Le chef du parti Les Républicains en France, Bruno Retailleau, et candidat à la présidence, plaide pour la réintroduction des contrôles aux frontières à l’intérieur de l’espace Schengen. Cette proposition fait suite à l’annonce par l’Espagne d’un plan visant à régulariser un grand nombre de migrants vivant en situation irrégulière.

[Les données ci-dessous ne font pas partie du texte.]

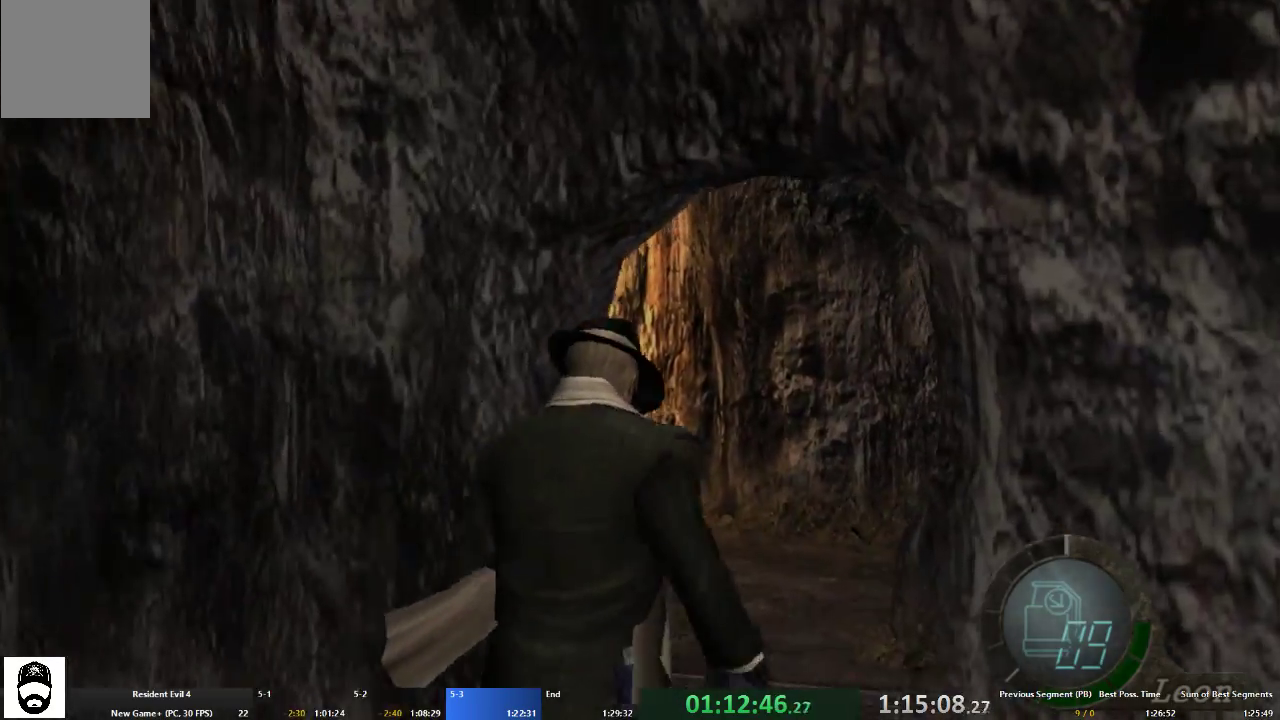
{"buttons": ["A"], "left_stick": "up-left", "right_stick": "center", "events": [[433, "left_stick", "up-left"]]}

Bruno Retailleau défend le rétablissement des contrôles aux frontières
Le gouvernement espagnol, sous la direction de Pedro Sánchez, a approuvé un décret permettant la régularisation des personnes présentes dans le pays depuis avant le 1er janvier 2026. Pour être admissibles, les migrants doivent justifier d’une résidence continue de cinq mois minimum et ne pas avoir de casier judiciaire. Ce processus leur permettra d’obtenir un permis de séjour ainsi que le droit de travailler en Espagne. Les autorités espagnoles justifient cette initiative par des besoins dans des secteurs tels que l’agriculture et la construction, et soulignent également les défis liés au vieillissement de la population.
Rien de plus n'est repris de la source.